**What you need to do:**
Select the lines below containing the word "restaurant".

###

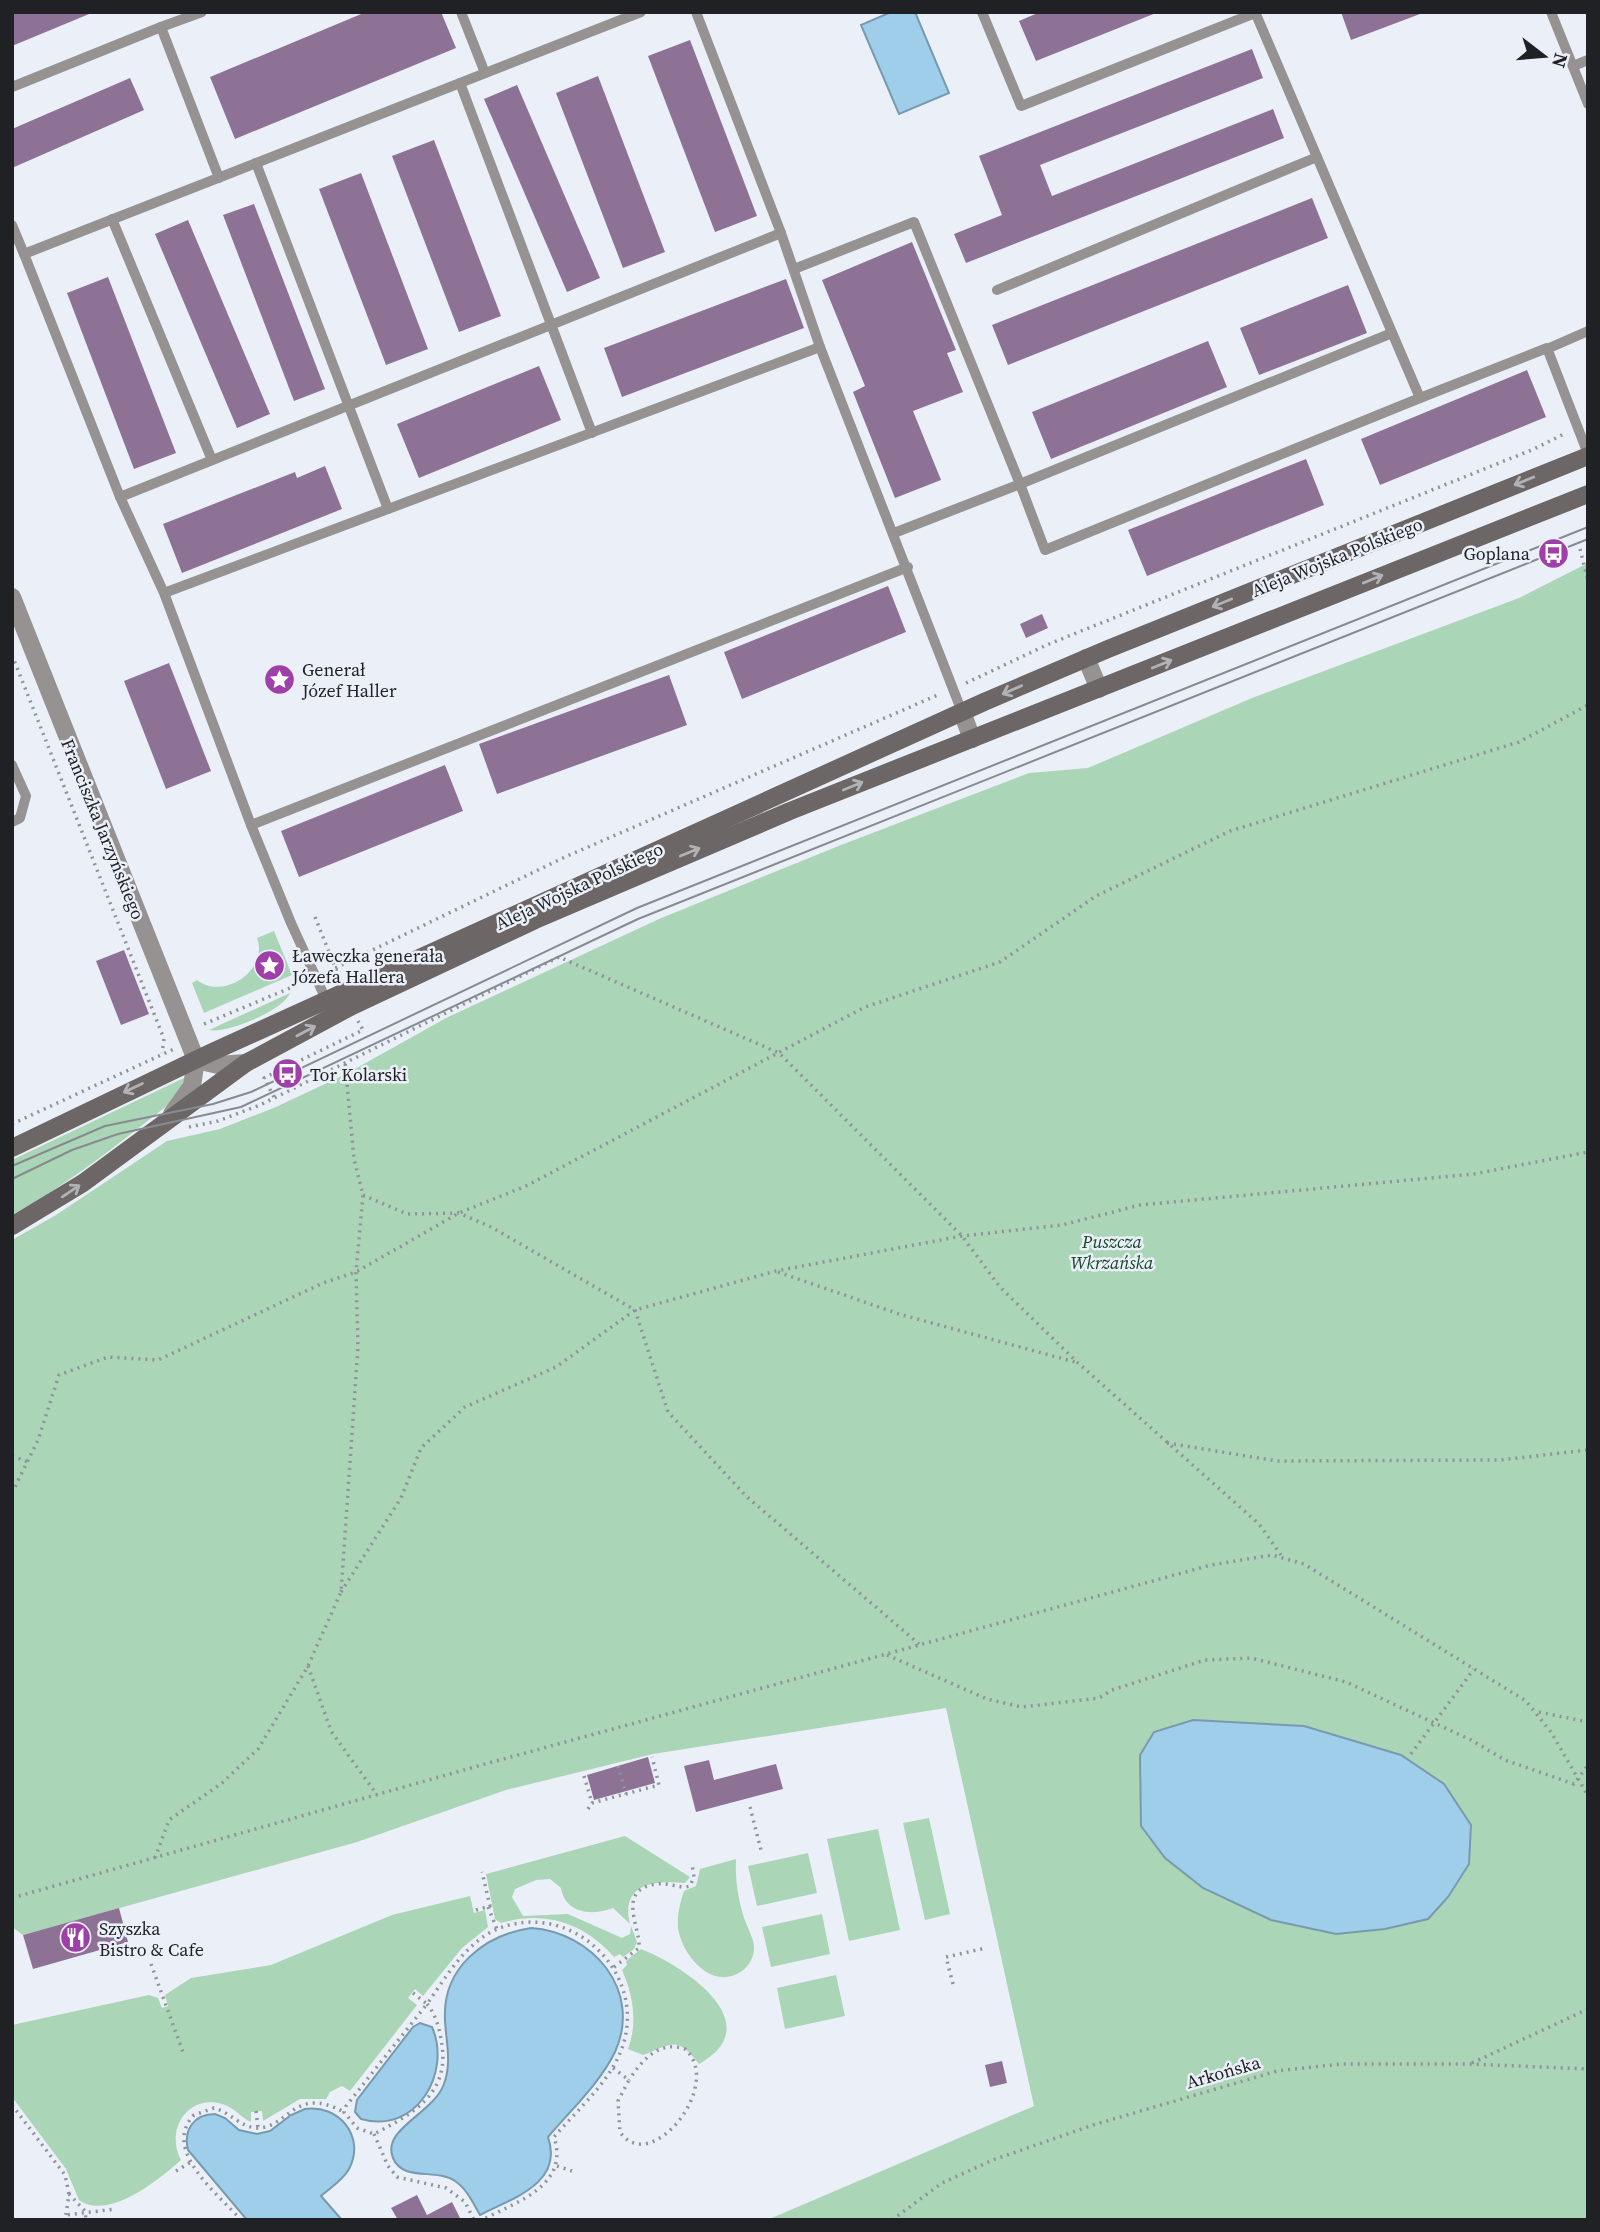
<svg xmlns="http://www.w3.org/2000/svg" width="1600" height="2232" font-family="'Source Serif 4',serif">
	<style>
		.green { fill: #abd5b7 }
		.water { fill: #9ecee9; stroke: #789aae; stroke-width: 2 }
		.building { fill: #8d7296 }
		.lines { fill: none; stroke-linecap: round; stroke-linejoin: round }
		.path { stroke: #8f9398; stroke-width: 3.5; stroke-dasharray: 2 5; stroke-linecap: butt }
		.service { stroke: #969292; stroke-width: 10 }
		.minor { stroke: #969292; stroke-width: 18 }
		.secondary { stroke: #6c6666; stroke-width: 18 }
		.tram { stroke: #878a90; stroke-width: 2 }
		.oneway { stroke: #b2b2b6 }
		.labels { text-anchor: middle; dominant-baseline: central; stroke-width: 5; stroke-linejoin: round; paint-order: stroke }
		.poi-label { font-size: 18px; fill: #1f2124; stroke: #ebf0f8; text-anchor: start }
		.street-label { font-size: 18px; fill: #1f2124; stroke: #ebf0f8 }
		.park-label { font-size: 18px; font-style: italic; fill: #144628; stroke: #ebf0f8 }
	</style>
	<rect width="100%" height="100%" fill="#ebf0f8"/>
	<!-- green -->
	<g class="green">
		<polygon points="1588,563 1588,2220 767,2220 1034,2106 946,1708 653,1754 506,1790 357,1842 23,1935 12,1927 12,1240 56,1215 167,1141 220,1129 276,1107 346,1074 446,1018 659,919 841,845 1029,773 1088,768 1252,698 1519,598"/>
		<path d="M274 931 292 975 204 1013 192 983 197 980C224 1001 269 970 257 938Z"/>
		<path d="M290 993C284 1010 227 1034 209 1030Z"/>
		<path d="M186 1077V1091C129 1135 76 1180 12 1215V1160Z"/>
		<polygon points="929,1818 950,1914 925,1920 903,1823"/>
		<polygon points="878,1829 900,1930 849,1941 827,1839"/>
		<path d="M625 1836 690 1877 685 1883C655 1880 620 1883 630 1924L613 1908C593 1916 565 1914 561 1888L550 1879 536 1880 515 1889 512 1897 523 1916 568 1914 622 1938 630 1934 631 1926 637 1942 634 1949 623 1957 620 1954 614 1957C584 1923 545 1910 501 1923L495 1919 486 1874Z"/>
		<polygon points="808,1853 817,1893 757,1906 748,1866"/>
		<path d="M736 1859C735 1879 738 1899 744 1918 747 1927 754 1938 754 1948 754 1957 749 1966 742 1971 712 1992 682 1955 678 1928 677 1915 680 1903 684 1891L696 1886 700 1869Z"/>
		<path d="M470 1896 474 1913 485 1910 488 1927 462 1948 423 1996 415 1989 408 1998 417 2005 350 2091 342 2086 330 2092 326 2099H300L263 2121 262 2111 251 2112V2122C240 2117 234 2107 222 2104 187 2094 165 2131 181 2160 159 2180 108 2221 79 2200L66 2169 12 2097V2025L149 1995 158 1998 162 2008 168 2006 165 1995 191 1978 271 1965 392 1915Z"/>
		<polygon points="822,1914 830,1954 771,1967 762,1927"/>
		<path d="M641 1949C682 1965 772 2023 699 2064 677 2036 674 2043 643 2055L628 2049C638 2022 633 1995 622 1970L627 1965 626 1961Z"/>
		<polygon points="836,1975 845,2016 785,2029 777,1988"/>
	</g>
	<!-- water -->
	<g class="water">
		<polygon points="891,12 915,12 949,93 899,114 861,25"/>
		<polygon points="1193,1720 1304,1726 1401,1755 1444,1784 1471,1825 1469,1864 1448,1897 1428,1919 1385,1929 1336,1934 1271,1920 1203,1888 1165,1858 1141,1826 1140,1755 1154,1732"/>
		<path d="M531 1928C592 1932 643 1990 615 2052 600 2083 570 2111 548 2137 564 2183 513 2198 480 2215 473 2203 467 2189 455 2181 436 2168 403 2182 393 2158 381 2129 433 2114 444 2084 452 2062 446 2042 445 2020 442 1968 484 1935 531 1928Z"/>
		<path d="M420 2023 432 2027C452 2073 416 2135 361 2119L355 2112 357 2100 413 2027Z"/>
		<path d="M305 2109C339 2104 366 2137 349 2169 343 2180 330 2188 321 2196L342 2220H247L188 2150C183 2130 194 2114 215 2114L225 2118 239 2130 257 2134 270 2131 291 2115Z"/>
	</g>
	<!-- building -->
	<g class="building">
		<polygon points="12,12 94,12 12,46"/>
		<polygon points="366,12 441,12 456,48 235,139 210,77"/>
		<polygon points="1040,12 1156,12 1156,13 1036,61 1019,21"/>
		<polygon points="1341,12 1420,12 1420,14 1351,40"/>
		<polygon points="690,40 757,216 715,232 648,56"/>
		<polygon points="1252,49 1263,78 1040,165 1052,196 1273,109 1284,138 966,263 954,234 1002,215 979,156"/>
		<polygon points="598,76 665,252 623,268 556,93"/>
		<polygon points="130,78 144,110 12,168 12,129"/>
		<polygon points="517,85 600,278 567,292 484,99"/>
		<polygon points="434,140 501,316 459,332 392,156"/>
		<polygon points="361,173 428,349 386,365 319,189"/>
		<polygon points="1312,198 1328,238 1008,365 992,325"/>
		<polygon points="254,204 325,389 294,401 223,215"/>
		<polygon points="188,220 270,414 237,428 155,234"/>
		<polygon points="912,242 956,350 947,353 963,392 913,411 941,480 895,498 853,392 865,386 822,280"/>
		<polygon points="108,277 176,453 134,469 67,293"/>
		<polygon points="786,279 804,328 622,397 604,348"/>
		<polygon points="1348,285 1367,333 1259,375 1240,328"/>
		<polygon points="1208,341 1227,387 1051,459 1032,412"/>
		<polygon points="539,366 561,420 419,478 397,424"/>
		<polygon points="1527,370 1546,417 1380,485 1361,439"/>
		<polygon points="1306,459 1324,505 1147,576 1128,530"/>
		<polygon points="325,466 342,509 182,573 163,524 295,472 297,478"/>
		<polygon points="888,586 906,632 742,699 724,652"/>
		<polygon points="1042,614 1048,628 1026,638 1020,624"/>
		<polygon points="169,663 211,771 166,789 124,681"/>
		<polygon points="669,675 687,725 497,794 479,744"/>
		<polygon points="445,765 463,811 299,877 281,831"/>
		<polygon points="124,950 149,1014 121,1025 96,961"/>
		<polygon points="648,1757 655,1783 594,1800 587,1775"/>
		<polygon points="709,1760 714,1780 776,1764 783,1789 696,1812 684,1766"/>
		<polygon points="119,1908 128,1942 33,1969 23,1935"/>
		<polygon points="1002,2061 1007,2083 990,2087 985,2065"/>
		<polygon points="417,2195 427,2215 452,2202 461,2220 398,2220 391,2208"/>
	</g>
	<g class="lines">
		<!-- path -->
		<g class="path">
			<polyline points="1580,549 1588,581"/>
			<polyline points="12,655 164,1039 162,1053"/>
			<polyline points="966,683 1049,644 1534,449 1566,433"/>
			<polyline points="315,917 339,977"/>
			<polyline points="329,971 565,857 940,694"/>
			<polyline points="204,1024 302,983"/>
			<polyline points="274,1097 264,1078 363,1030 358,1021"/>
			<polyline points="12,1124 174,1049"/>
			<polyline points="189,1127 218,1121 260,1105 559,957 779,1053 962,1236 1000,1287 1077,1362 1259,1524 1281,1555"/>
			<polyline points="363,1195 407,1214 459,1213 491,1227 635,1310 668,1412 746,1496 919,1644"/>
			<polyline points="778,1272 899,1314 1075,1362"/>
			<polyline points="1167,1443 1277,1461 1500,1460 1588,1450"/>
			<polyline points="12,1456 28,1462"/>
			<polyline points="12,1493 38,1440 59,1375 108,1357 158,1360 323,1283 356,1272 459,1213 526,1186 865,1007 1000,962 1096,896 1230,831 1519,742 1588,705"/>
			<polyline points="341,1592 401,1498 421,1448 465,1407 556,1367 635,1310 776,1271 962,1236 1062,1225 1140,1205 1474,1174 1588,1152"/>
			<polyline points="887,1655 987,1699 1022,1707 1099,1698 1112,1690 1205,1660 1251,1658 1346,1682 1471,1740 1505,1760 1574,1784 1588,1765"/>
			<polyline points="308,1666 331,1731 377,1795"/>
			<polyline points="1539,1712 1588,1722"/>
			<polyline points="1411,1754 1474,1669"/>
			<polyline points="618,1766 626,1794"/>
			<polyline points="584,1776 592,1803"/>
			<polyline points="750,1807 761,1850"/>
			<polyline points="588,1809 592,1803 659,1785 652,1757"/>
			<polyline points="155,1858 169,1820 222,1783 258,1749 308,1666 341,1592 358,1347 356,1272 363,1195 354,1159 345,1062"/>
			<polyline points="12,1898 485,1764 1211,1565 1272,1555 1304,1564 1526,1701 1551,1732 1588,1796"/>
			<polyline points="488,1907 497,1929"/>
			<polyline points="476,1910 490,1906 482,1872"/>
			<polyline points="151,1964 184,2055"/>
			<path d="M614 1967 639 1948C641 1928 615 1889 657 1884 668 1882 679 1889 690 1886L694 1877 692 1864"/>
			<polyline points="953,1984 946,1957 986,1948"/>
			<path d="M413 1993 427 2004C446 1977 465 1944 495 1930 570 1897 649 1973 622 2048 610 2082 577 2110 554 2137 570 2186 516 2202 482 2220"/>
			<path d="M427 2004C436 2014 440 2031 442 2045 449 2095 412 2114 374 2134L357 2128 344 2112 346 2106Z"/>
			<polyline points="1472,2063 1588,2009"/>
			<path d="M613 2068 629 2080 618 2101 620 2132C650 2177 725 2085 685 2049 659 2040 642 2060 629 2080"/>
			<polyline points="12,2105 65,2175 69,2194"/>
			<polyline points="256,2111 258,2128"/>
			<polyline points="374,2134 388,2166 397,2177 446,2188 465,2202 474,2220"/>
			<polyline points="557,2166 572,2171"/>
			<polyline points="176,2171 191,2162"/>
			<polyline points="66,2215 69,2194 85,2211 86,2220"/>
			<polyline points="65,2220 66,2215 116,2209"/>
			<path d="M241 2220C218 2194 161 2150 194 2115L214 2108C230 2112 241 2128 258 2128 290 2127 294 2085 344 2112"/>
			<polyline points="892,2220 942,2183 993,2160 1093,2125 1277,2071 1342,2064 1471,2064 1588,2069"/>
		</g>
		<!-- service -->
		<g class="service">
			<polyline points="202,12 161,27 219,178"/>
			<polyline points="461,12 485,73"/>
			<polyline points="696,12 781,233"/>
			<polyline points="982,12 1021,106 1255,13"/>
			<polyline points="1255,12 1420,398 1547,348 1588,454"/>
			<polyline points="1551,12 1588,104"/>
			<polyline points="1573,66 1588,60"/>
			<polyline points="460,83 592,433"/>
			<polyline points="12,87 161,27"/>
			<polyline points="256,163 388,509"/>
			<polyline points="112,219 212,460"/>
			<polyline points="12,225 24,254"/>
			<polyline points="794,269 914,222 1020,484 894,533"/>
			<polyline points="997,290 1317,157"/>
			<polyline points="1392,333 1020,484 1045,550 1420,398"/>
			<polyline points="820,347 962,712"/>
			<polyline points="1547,349 1588,331"/>
			<polyline points="120,497 24,254 641,12"/>
			<polyline points="164,593 820,347 781,233 120,497 164,593 251,825 291,923 328,1004"/>
			<polyline points="12,765 26,796 20,818 12,822"/>
			<polyline points="251,825 908,567"/>
		</g>
		<!-- minor -->
		<g class="minor">
			<polyline points="12,597 196,1060 192,1086 172,1114"/>
			<polyline points="1086,658 1099,689"/>
			<polyline points="962,712 972,739"/>
			<polyline points="196,1060 218,1065 246,1063"/>
		</g>
		<!-- secondary -->
		<g class="secondary">
			<polyline points="12,1148 210,1053 984,702 1108,649 1588,456"/>
			<polyline points="12,1226 83,1183 246,1063 352,1006 535,920 790,811 1588,494"/>
		</g>
		<!-- tram -->
		<g class="tram">
			<polyline points="12,1166 105,1126 213,1104 251,1092 637,908 1588,527"/>
			<polyline points="12,1179 72,1150 118,1134 241,1107 638,919 1588,539"/>
		</g>
	</g>
	<!-- one-way arrows -->
	<defs><path id="oneway-shaft" d="M-6 0H5M1.5-3L5.5 0L1.5 3" fill="none" stroke-width="1.6" stroke-linecap="round" stroke-linejoin="round" transform="scale(1.75)"/></defs>
	<g class="oneway">
		<use href="#oneway-shaft" transform="translate(1524 481) rotate(158)"/>
		<use href="#oneway-shaft" transform="translate(1373 579) rotate(-22)"/>
		<use href="#oneway-shaft" transform="translate(1222 603) rotate(158)"/>
		<use href="#oneway-shaft" transform="translate(1162 664) rotate(-22)"/>
		<use href="#oneway-shaft" transform="translate(1012 690) rotate(156)"/>
		<use href="#oneway-shaft" transform="translate(853 786) rotate(-22)"/>
		<use href="#oneway-shaft" transform="translate(690 852) rotate(-22)"/>
		<use href="#oneway-shaft" transform="translate(306 1031) rotate(-28)"/>
		<use href="#oneway-shaft" transform="translate(133 1088) rotate(154)"/>
		<use href="#oneway-shaft" transform="translate(71 1191) rotate(-34)"/>
	</g>
	<!-- icons -->
	<defs>
		<symbol id="bus-disc" viewBox="-11 -11 22 22"><circle r="9.5" fill="#9f40a8" stroke="#ebf0f8"/><path d="M-5-6H5V4H4V6H2V4H-2V6H-4V4H-5ZM-3.5-4V0h7V-4ZM-3.5 1.2v1.5H-2V1.2ZM2 1.2v1.5H3.5V1.2Z" fill="#fff"/></symbol>
		<symbol id="sight-disc" viewBox="-11 -11 22 22"><circle r="9.5" fill="#9f40a8" stroke="#ebf0f8"/><path d="M0-6L1.8-2.2L6-1.7L2.9 1.2L3.7 5.4L0 3.3L-3.7 5.4L-2.9 1.2L-6-1.7L-1.8-2.2Z" fill="#fff"/></symbol>
		<symbol id="restaurant-disc" viewBox="-11 -11 22 22"><circle r="9.5" fill="#9f40a8" stroke="#ebf0f8"/><path d="M-5-6h1v4h1v-4h1v4h1v-4h1v5L-1.5 .5V6h-2V.5L-5-1ZM5-6V6H3V1.5H1.5Q1.5-4 5-6Z" fill="#fff"/></symbol>
	</defs>
	<g fill-rule="evenodd">
		<use href="#bus-disc" x="1536" y="536" width="35" height="35"/>
		<use href="#sight-disc" x="262" y="662" width="35" height="35"/>
		<use href="#sight-disc" x="252" y="948" width="35" height="35"/>
		<use href="#bus-disc" x="270" y="1056" width="35" height="35"/>
		<use href="#restaurant-disc" x="58" y="1920" width="35" height="35"/>
	</g>
	<g class="labels">
		<!-- poi labels -->
		<g class="poi-label">
			<text x="1530" y="553" text-anchor="end">Goplana</text>
			<text x="302" y="669">Generał<tspan x="302" dy="21">Józef Haller</tspan></text>
			<text x="292" y="955">Ławeczka generała<tspan x="292" dy="21">Józefa Hallera</tspan></text>
			<text x="310" y="1074">Tor Kolarski</text>
			<text x="99" y="1928">Szyszka<tspan x="99" dy="21">Bistro &amp; Cafe</tspan></text>
		</g>
		<!-- street labels -->
		<g class="street-label">
			<text transform="translate(1337 557) rotate(-22)">Aleja Wojska Polskiego</text>
			<text transform="translate(103 829) rotate(68)">Franciszka Jarzyńskiego</text>
			<text transform="translate(579 886) rotate(-25)">Aleja Wojska Polskiego</text>
			<text transform="translate(1223 2072) rotate(-16)">Arkońska</text>
		</g>
		<!-- park labels -->
		<g class="park-label">
			<text x="1112" y="1241">Puszcza<tspan x="1112" dy="21">Wkrzańska</tspan></text>
		</g>
	</g>
	<!-- border -->
	<rect width="1600" height="2232" fill="none" stroke="#1f2124" stroke-width="28"/>
	<!-- north arrow -->
	<g transform="translate(1544 56) rotate(106)" stroke="#ebf0f8" stroke-width="5" paint-order="stroke">
	<path d="M0-5L12 26L0 18L-12 26Z" fill="#1f2124"/>
	<text y="-10" font-size="19" font-weight="bold" text-anchor="middle" fill="#1f2124">N</text>
	</g>
</svg>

###

**Result for this exercise:**
		<symbol id="restaurant-disc" viewBox="-11 -11 22 22"><circle r="9.5" fill="#9f40a8" stroke="#ebf0f8"/><path d="M-5-6h1v4h1v-4h1v4h1v-4h1v5L-1.5 .5V6h-2V.5L-5-1ZM5-6V6H3V1.5H1.5Q1.5-4 5-6Z" fill="#fff"/></symbol>
		<use href="#restaurant-disc" x="58" y="1920" width="35" height="35"/>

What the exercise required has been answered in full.